▸ **Task item**
Word for word, repeat the data that follows. Do not include the pictures.

(Stored items)

*** Block opens ***

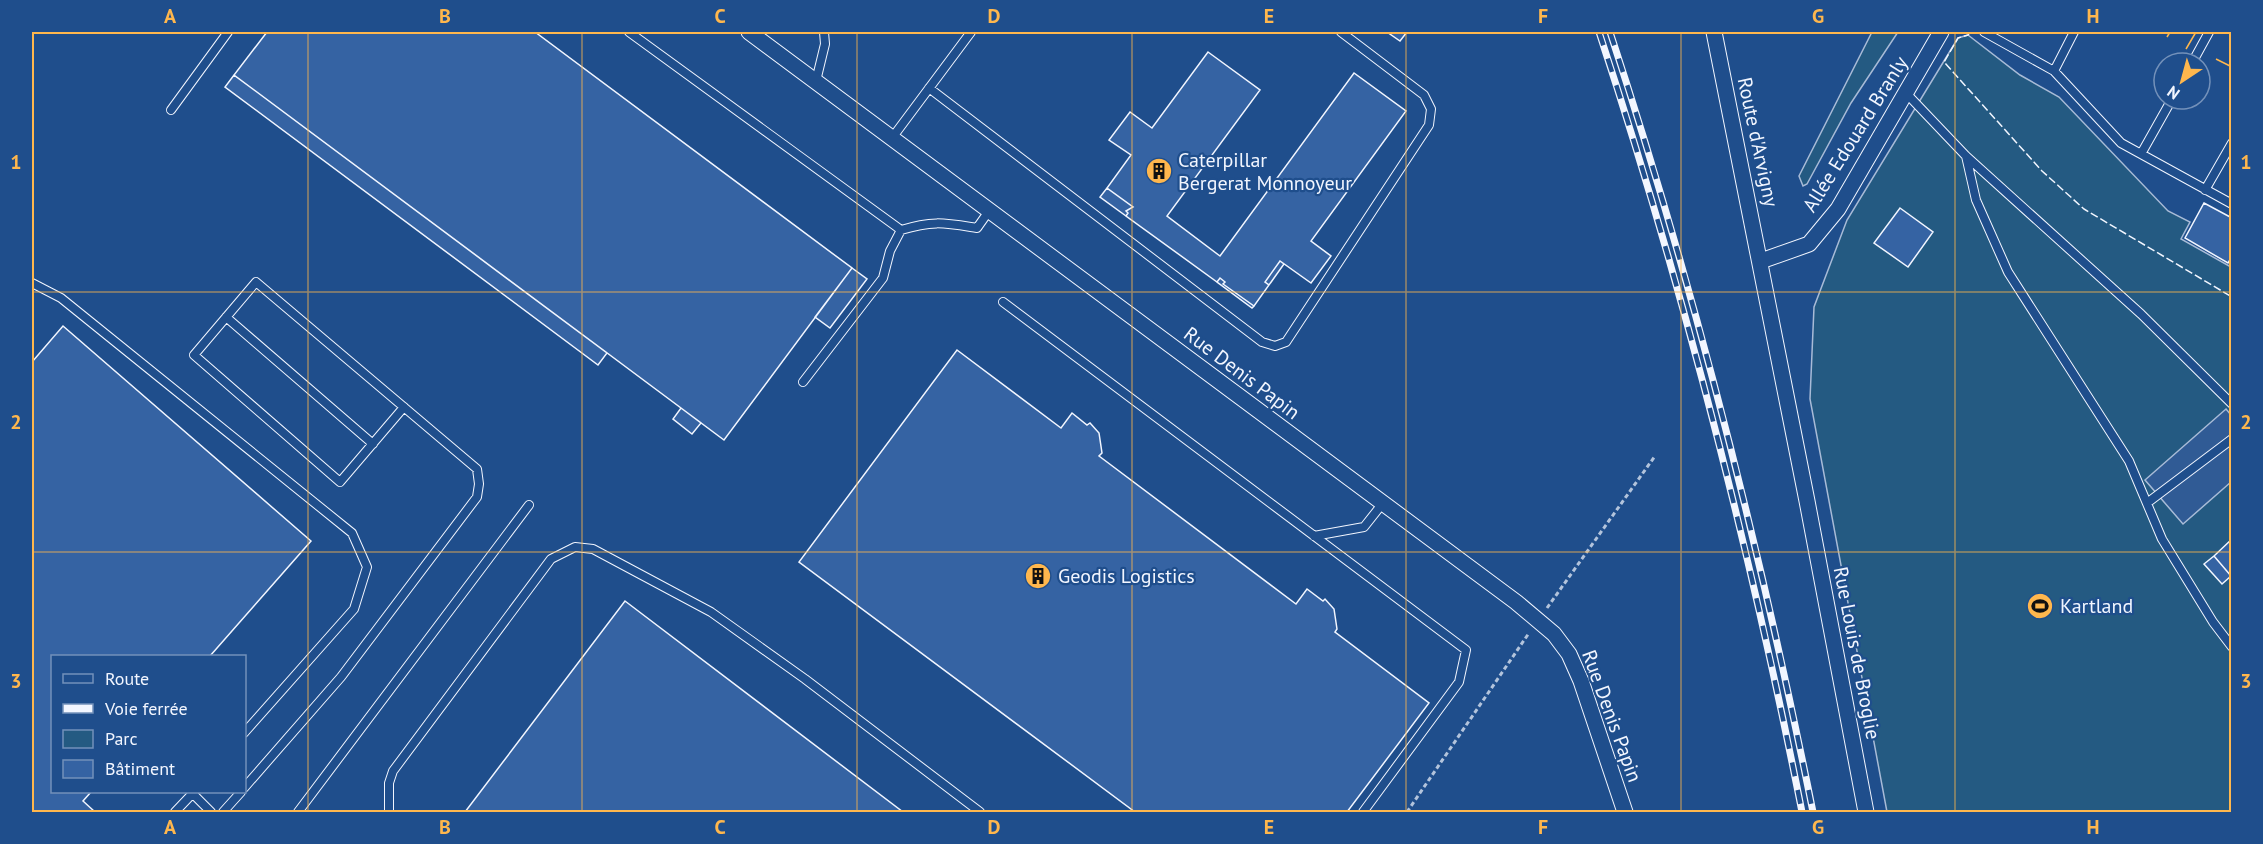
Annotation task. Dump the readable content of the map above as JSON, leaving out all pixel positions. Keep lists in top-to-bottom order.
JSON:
{
  "streets": {
    "street": [
      "Allée Edouard Branly",
      "Route d'Arvigny",
      "Rue Denis Papin",
      "Rue Louis de Broglie"
    ]
  },
  "crossings": [
    ["Allée Edouard Branly", "Route d'Arvigny"],
    ["Route d'Arvigny", "Rue Louis de Broglie"]
  ],
  "places": {
    "building": ["Caterpillar Bergerat Monnoyeur", "Geodis Logistics"],
    "sports": ["Kartland"]
  },
  "legend": [
    "Route",
    "Voie ferrée",
    "Parc",
    "Bâtiment"
  ],
  "north": "bottom left",
  "grid": {
    "columns": [
      "A",
      "B",
      "C",
      "D",
      "E",
      "F",
      "G",
      "H"
    ],
    "rows": ["1", "2", "3"]
  }
}
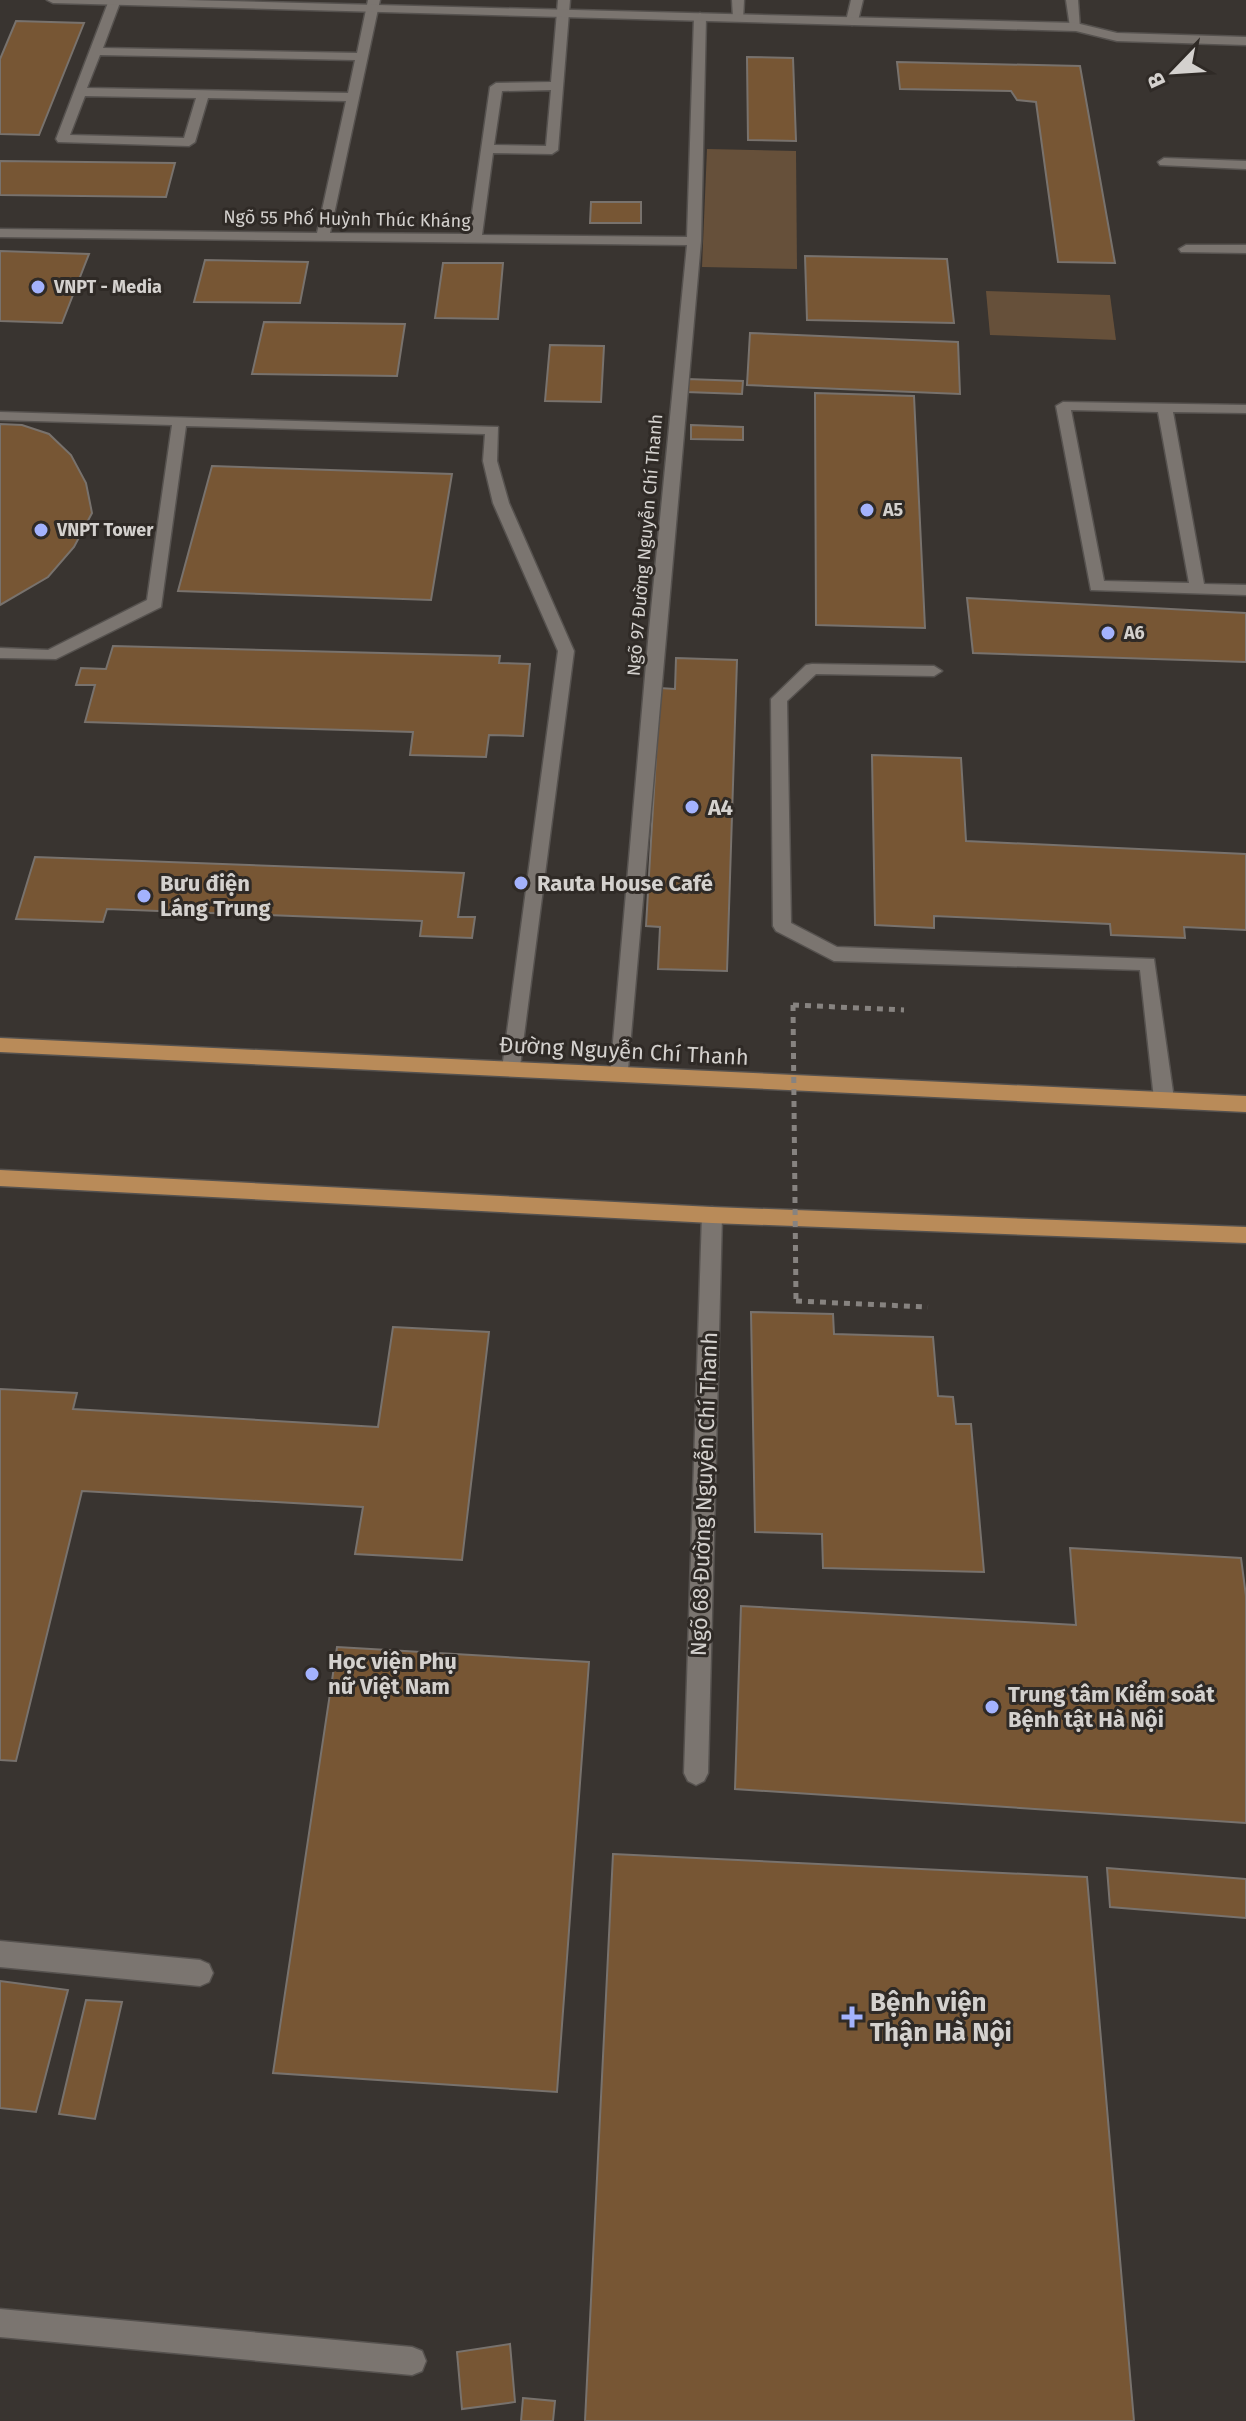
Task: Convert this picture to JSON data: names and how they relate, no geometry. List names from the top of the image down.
{
  "streets": {
    "main road": ["Đường Nguyễn Chí Thanh"],
    "street": ["Ngõ 55 Phố Huỳnh Thúc Kháng", "Ngõ 97 Đường Nguyễn Chí Thanh", "Ngõ 68 Đường Nguyễn Chí Thanh"]
  },
  "crossings": [
    ["Ngõ 55 Phố Huỳnh Thúc Kháng", "Ngõ 97 Đường Nguyễn Chí Thanh"],
    ["Ngõ 97 Đường Nguyễn Chí Thanh", "Đường Nguyễn Chí Thanh"]
  ],
  "places": {
    "other": [
      "VNPT - Media",
      "A5",
      "VNPT Tower",
      "A6",
      "A4",
      "Rauta House Café",
      "Bưu điện Láng Trung",
      "Học viện Phụ nữ Việt Nam",
      "Trung tâm Kiểm soát Bệnh tật Hà Nội"
    ],
    "health": ["Bệnh viện Thận Hà Nội"]
  },
  "north": "bottom left"
}
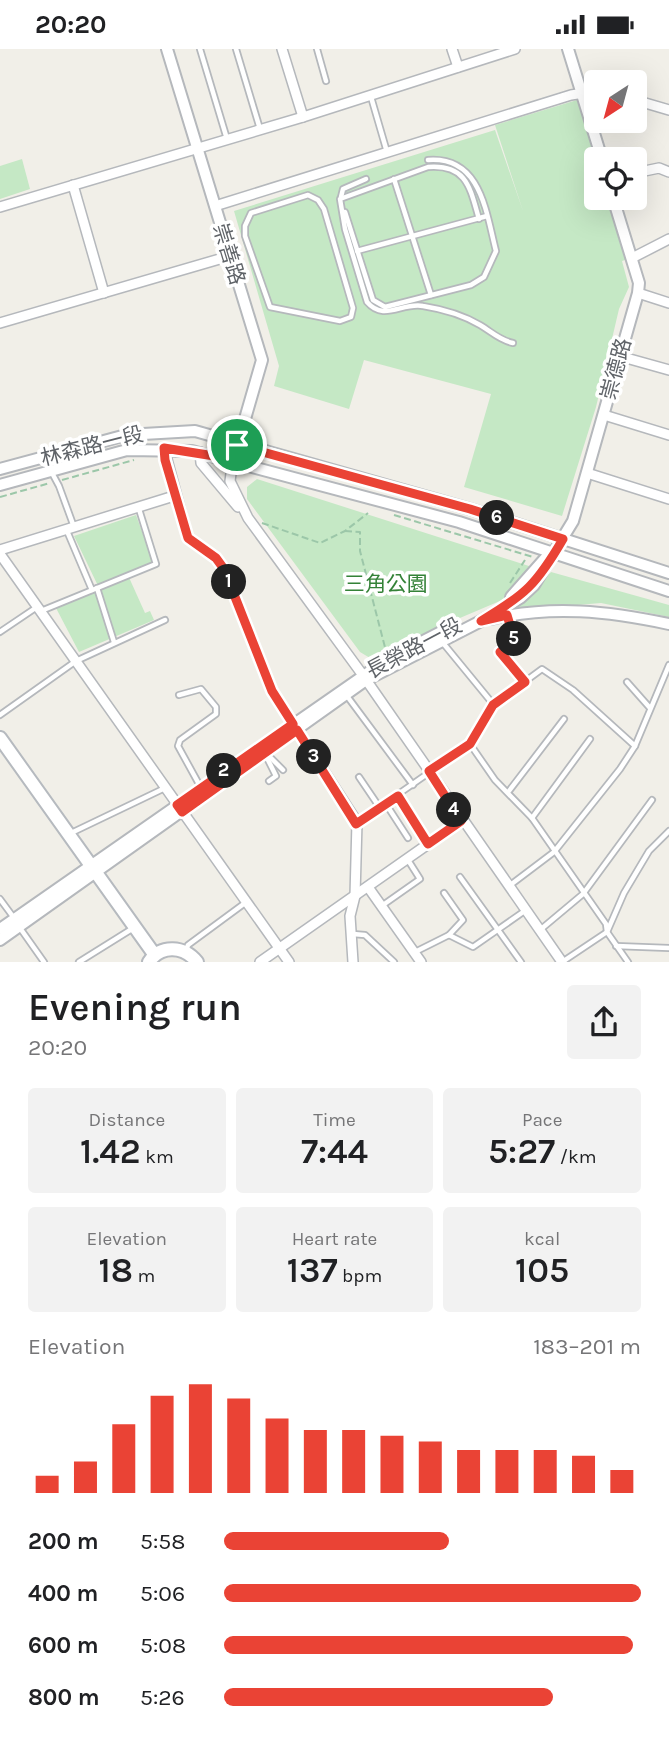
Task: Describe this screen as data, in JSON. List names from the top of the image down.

*** Block closes ***

▸ **Final answer**
Annotation task. Dump the readable content of the map above as JSON, leaving out all pixel positions. Keep lists in top-to-bottom order.
JSON:
{
  "streets": {
    "street": [
      "Allée Edouard Branly",
      "Route d'Arvigny",
      "Rue Denis Papin",
      "Rue Louis de Broglie"
    ]
  },
  "crossings": [
    ["Allée Edouard Branly", "Route d'Arvigny"],
    ["Route d'Arvigny", "Rue Louis de Broglie"]
  ],
  "places": {
    "building": ["Caterpillar Bergerat Monnoyeur", "Geodis Logistics"],
    "sports": ["Kartland"]
  },
  "legend": [
    "Route",
    "Voie ferrée",
    "Parc",
    "Bâtiment"
  ],
  "north": "bottom left",
  "grid": {
    "columns": [
      "A",
      "B",
      "C",
      "D",
      "E",
      "F",
      "G",
      "H"
    ],
    "rows": ["1", "2", "3"]
  }
}
Task: Convert this picture to JSON data: names and how they relate, no geometry. List names from the top of the image down.
{
  "streets": {
    "main road": ["Đường Nguyễn Chí Thanh"],
    "street": ["Ngõ 55 Phố Huỳnh Thúc Kháng", "Ngõ 97 Đường Nguyễn Chí Thanh", "Ngõ 68 Đường Nguyễn Chí Thanh"]
  },
  "crossings": [
    ["Ngõ 55 Phố Huỳnh Thúc Kháng", "Ngõ 97 Đường Nguyễn Chí Thanh"],
    ["Ngõ 97 Đường Nguyễn Chí Thanh", "Đường Nguyễn Chí Thanh"]
  ],
  "places": {
    "other": [
      "VNPT - Media",
      "A5",
      "VNPT Tower",
      "A6",
      "A4",
      "Rauta House Café",
      "Bưu điện Láng Trung",
      "Học viện Phụ nữ Việt Nam",
      "Trung tâm Kiểm soát Bệnh tật Hà Nội"
    ],
    "health": ["Bệnh viện Thận Hà Nội"]
  },
  "north": "bottom left"
}
Task: Describe this screen as data, in JSON. List names from the top of the image down.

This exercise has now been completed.